──────── Data section

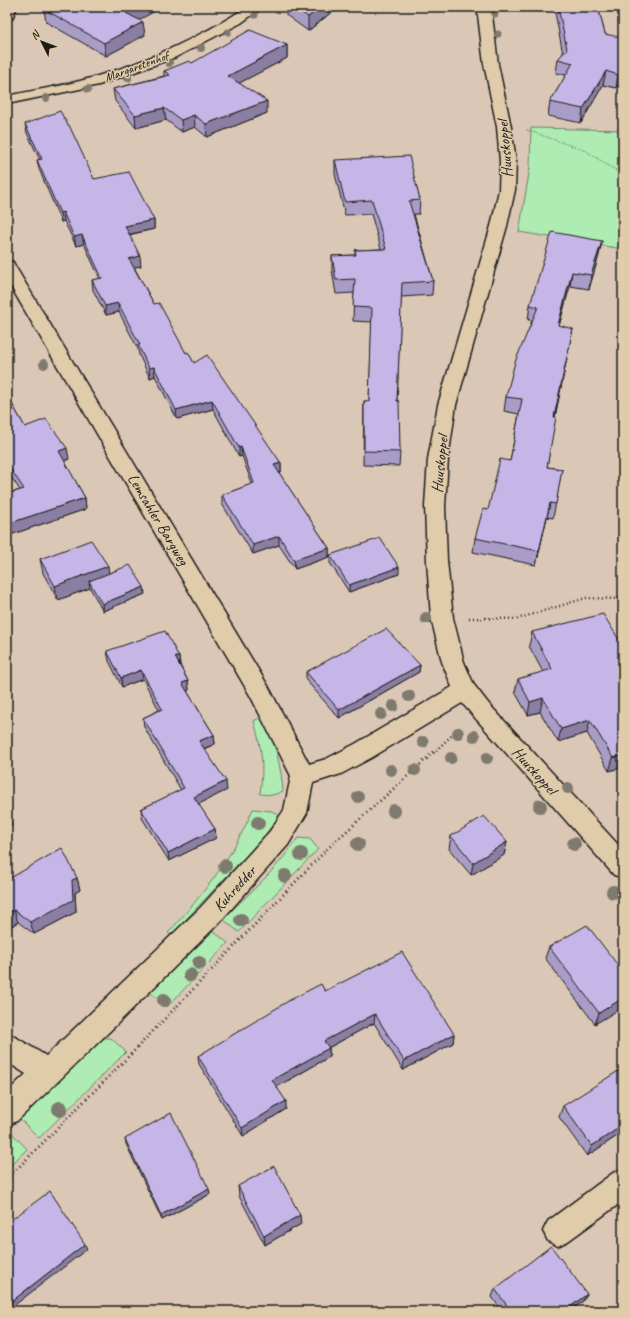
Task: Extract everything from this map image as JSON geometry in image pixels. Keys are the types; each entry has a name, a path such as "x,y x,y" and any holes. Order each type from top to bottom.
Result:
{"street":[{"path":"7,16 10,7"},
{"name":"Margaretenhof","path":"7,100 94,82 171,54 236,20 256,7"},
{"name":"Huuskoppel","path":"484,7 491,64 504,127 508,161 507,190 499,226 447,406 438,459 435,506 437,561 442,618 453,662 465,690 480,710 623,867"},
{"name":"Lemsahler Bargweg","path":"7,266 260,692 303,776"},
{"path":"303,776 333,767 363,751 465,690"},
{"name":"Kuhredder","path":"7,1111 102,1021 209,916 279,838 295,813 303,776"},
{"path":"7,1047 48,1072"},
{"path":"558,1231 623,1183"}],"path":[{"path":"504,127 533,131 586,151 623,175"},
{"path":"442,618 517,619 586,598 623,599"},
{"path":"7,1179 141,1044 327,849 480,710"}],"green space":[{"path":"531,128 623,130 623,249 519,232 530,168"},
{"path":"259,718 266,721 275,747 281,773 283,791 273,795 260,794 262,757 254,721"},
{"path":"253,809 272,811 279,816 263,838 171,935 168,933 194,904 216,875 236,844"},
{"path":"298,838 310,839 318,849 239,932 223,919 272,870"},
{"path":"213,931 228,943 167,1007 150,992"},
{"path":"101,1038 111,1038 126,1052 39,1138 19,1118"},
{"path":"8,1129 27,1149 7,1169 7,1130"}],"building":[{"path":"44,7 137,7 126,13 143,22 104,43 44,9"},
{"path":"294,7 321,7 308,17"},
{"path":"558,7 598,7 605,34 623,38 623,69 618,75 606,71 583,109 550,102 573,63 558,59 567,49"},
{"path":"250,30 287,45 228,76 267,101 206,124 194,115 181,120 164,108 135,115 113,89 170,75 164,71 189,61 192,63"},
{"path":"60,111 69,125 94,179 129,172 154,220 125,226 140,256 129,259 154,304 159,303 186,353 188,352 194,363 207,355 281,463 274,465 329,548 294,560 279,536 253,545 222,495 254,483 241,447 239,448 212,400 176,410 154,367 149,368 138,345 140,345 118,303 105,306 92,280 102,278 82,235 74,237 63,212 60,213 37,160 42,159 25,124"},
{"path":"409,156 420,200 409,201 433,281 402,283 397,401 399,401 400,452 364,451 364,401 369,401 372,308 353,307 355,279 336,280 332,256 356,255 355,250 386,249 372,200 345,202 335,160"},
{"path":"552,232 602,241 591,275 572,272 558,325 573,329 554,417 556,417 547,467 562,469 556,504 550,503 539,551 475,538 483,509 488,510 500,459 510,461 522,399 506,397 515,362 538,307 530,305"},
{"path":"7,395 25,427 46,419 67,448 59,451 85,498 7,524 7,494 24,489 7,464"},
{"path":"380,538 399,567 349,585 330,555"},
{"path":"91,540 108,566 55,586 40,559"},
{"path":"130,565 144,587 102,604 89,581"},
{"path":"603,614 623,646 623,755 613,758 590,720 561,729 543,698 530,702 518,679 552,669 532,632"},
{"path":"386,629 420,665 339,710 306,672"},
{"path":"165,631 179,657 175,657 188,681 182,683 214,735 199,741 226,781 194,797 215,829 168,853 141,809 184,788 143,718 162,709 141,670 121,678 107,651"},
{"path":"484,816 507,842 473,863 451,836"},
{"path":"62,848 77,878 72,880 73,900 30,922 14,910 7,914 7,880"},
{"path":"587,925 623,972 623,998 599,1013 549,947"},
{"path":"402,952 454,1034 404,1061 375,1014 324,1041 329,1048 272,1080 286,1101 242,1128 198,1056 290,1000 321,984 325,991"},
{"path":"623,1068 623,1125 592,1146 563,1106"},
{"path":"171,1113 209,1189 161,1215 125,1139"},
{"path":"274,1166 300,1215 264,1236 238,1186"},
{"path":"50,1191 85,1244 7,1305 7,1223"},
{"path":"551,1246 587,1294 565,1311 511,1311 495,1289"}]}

────────────────
──────── Data section

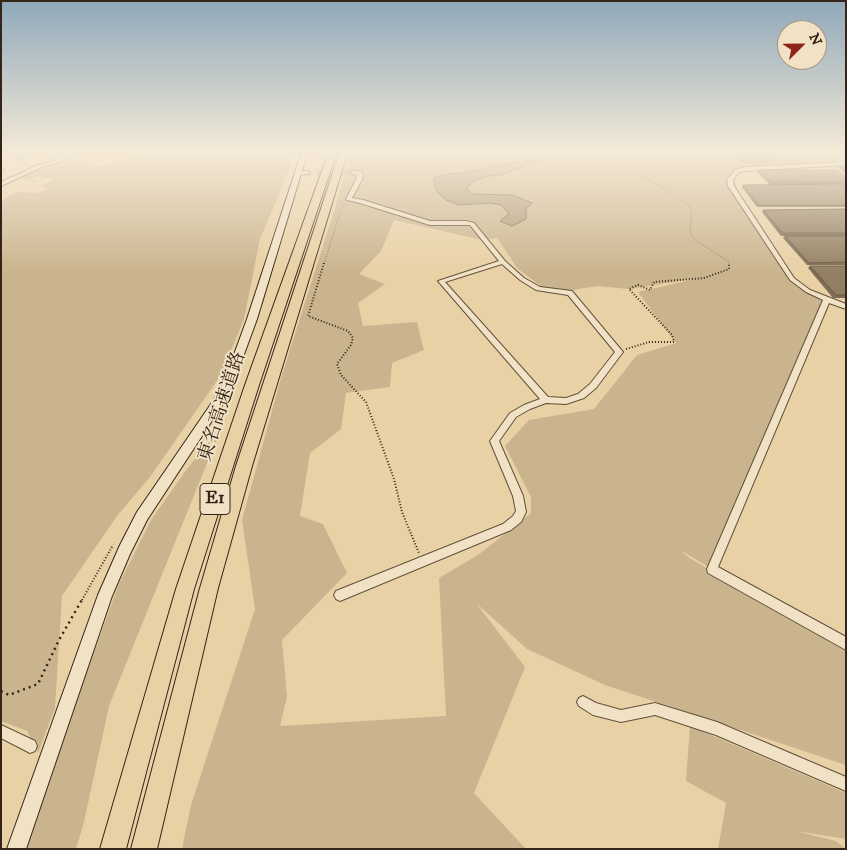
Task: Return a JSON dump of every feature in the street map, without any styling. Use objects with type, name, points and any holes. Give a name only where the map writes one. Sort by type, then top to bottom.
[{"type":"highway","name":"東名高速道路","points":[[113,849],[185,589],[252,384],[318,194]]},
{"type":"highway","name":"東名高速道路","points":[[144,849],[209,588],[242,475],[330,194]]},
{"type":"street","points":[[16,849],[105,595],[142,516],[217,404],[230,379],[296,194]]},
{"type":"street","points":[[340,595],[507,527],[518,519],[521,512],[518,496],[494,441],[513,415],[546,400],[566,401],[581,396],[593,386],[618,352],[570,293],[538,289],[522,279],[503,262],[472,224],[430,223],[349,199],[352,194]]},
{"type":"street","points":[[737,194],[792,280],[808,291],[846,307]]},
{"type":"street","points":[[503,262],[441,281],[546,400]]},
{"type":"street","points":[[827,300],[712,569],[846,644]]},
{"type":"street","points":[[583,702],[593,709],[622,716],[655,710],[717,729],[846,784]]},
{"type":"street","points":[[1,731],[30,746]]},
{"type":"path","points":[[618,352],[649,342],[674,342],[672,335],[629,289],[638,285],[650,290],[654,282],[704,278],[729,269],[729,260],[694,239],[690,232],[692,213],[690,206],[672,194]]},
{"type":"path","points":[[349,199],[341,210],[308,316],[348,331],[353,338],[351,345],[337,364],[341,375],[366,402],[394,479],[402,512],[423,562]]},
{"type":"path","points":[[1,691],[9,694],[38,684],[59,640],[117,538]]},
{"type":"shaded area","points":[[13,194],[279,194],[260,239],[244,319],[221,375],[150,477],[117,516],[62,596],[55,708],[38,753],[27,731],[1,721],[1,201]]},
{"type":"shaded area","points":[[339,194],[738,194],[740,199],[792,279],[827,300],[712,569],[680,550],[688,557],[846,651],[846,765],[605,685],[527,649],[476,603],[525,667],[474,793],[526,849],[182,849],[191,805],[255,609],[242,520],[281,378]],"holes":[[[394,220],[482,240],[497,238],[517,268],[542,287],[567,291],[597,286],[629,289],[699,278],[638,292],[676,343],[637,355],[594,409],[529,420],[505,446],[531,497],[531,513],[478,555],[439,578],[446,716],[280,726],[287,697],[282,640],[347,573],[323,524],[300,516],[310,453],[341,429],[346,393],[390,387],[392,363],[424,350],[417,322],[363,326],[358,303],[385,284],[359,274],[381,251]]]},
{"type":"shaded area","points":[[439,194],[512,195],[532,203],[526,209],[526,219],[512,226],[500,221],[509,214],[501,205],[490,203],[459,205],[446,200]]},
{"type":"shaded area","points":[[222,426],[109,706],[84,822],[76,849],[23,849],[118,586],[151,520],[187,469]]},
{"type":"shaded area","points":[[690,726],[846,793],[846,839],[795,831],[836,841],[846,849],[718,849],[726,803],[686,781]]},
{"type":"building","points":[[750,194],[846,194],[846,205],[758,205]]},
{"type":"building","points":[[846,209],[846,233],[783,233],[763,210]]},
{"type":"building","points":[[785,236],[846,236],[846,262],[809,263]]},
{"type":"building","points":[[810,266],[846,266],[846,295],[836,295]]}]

────────────────
──────── Data section

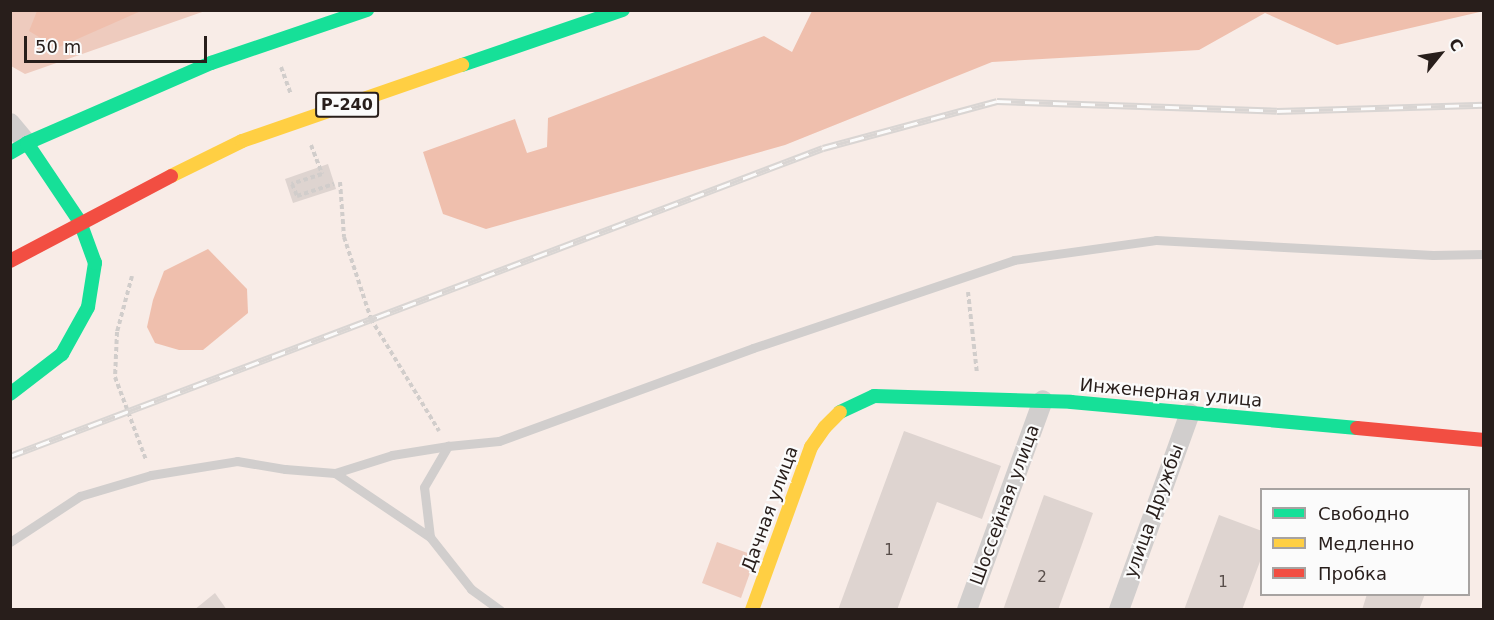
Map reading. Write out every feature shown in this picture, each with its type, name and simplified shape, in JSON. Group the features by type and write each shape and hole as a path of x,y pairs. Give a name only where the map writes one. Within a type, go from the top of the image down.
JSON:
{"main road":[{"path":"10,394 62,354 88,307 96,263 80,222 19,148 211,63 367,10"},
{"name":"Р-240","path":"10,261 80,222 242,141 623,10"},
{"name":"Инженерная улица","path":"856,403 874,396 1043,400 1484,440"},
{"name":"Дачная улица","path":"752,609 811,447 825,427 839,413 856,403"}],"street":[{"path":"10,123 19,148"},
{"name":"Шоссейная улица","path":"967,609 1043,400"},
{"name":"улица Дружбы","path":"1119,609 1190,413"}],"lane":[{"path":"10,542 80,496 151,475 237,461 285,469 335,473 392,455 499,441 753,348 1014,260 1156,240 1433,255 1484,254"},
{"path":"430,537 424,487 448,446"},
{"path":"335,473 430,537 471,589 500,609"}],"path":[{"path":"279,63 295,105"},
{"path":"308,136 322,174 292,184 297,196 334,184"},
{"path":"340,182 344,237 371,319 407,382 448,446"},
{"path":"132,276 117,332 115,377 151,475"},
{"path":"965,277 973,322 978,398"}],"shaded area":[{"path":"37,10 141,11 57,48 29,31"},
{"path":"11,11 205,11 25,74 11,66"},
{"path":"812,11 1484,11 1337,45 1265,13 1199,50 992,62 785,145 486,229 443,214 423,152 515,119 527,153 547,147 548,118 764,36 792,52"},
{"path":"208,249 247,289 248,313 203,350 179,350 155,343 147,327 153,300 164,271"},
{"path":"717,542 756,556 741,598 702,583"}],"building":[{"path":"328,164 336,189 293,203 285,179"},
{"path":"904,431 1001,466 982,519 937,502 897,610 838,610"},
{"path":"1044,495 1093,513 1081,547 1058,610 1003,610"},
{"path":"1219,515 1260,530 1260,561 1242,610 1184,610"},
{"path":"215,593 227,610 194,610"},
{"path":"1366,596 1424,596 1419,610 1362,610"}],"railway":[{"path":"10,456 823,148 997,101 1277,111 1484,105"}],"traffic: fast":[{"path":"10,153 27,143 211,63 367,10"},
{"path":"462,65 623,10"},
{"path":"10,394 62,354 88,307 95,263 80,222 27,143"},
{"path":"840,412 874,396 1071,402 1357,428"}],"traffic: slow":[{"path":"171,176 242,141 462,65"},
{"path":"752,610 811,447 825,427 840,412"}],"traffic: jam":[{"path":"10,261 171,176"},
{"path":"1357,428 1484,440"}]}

────────────────

Action item: Every line of the listing that holds the word "Task" is to be found and copied.

Response area:
Task: Extract everything from this map image as JSON geometry in image pixels. Keys are the types; each entry has a name, a path such as "x,y x,y" and any holes. Order each type from top to bottom.
Task: Return a JSON dump of every feature in the street map, without any styling. Use objects with type, name, points and any holes. Give a name only where the map writes one. Sort by type, then top to bottom.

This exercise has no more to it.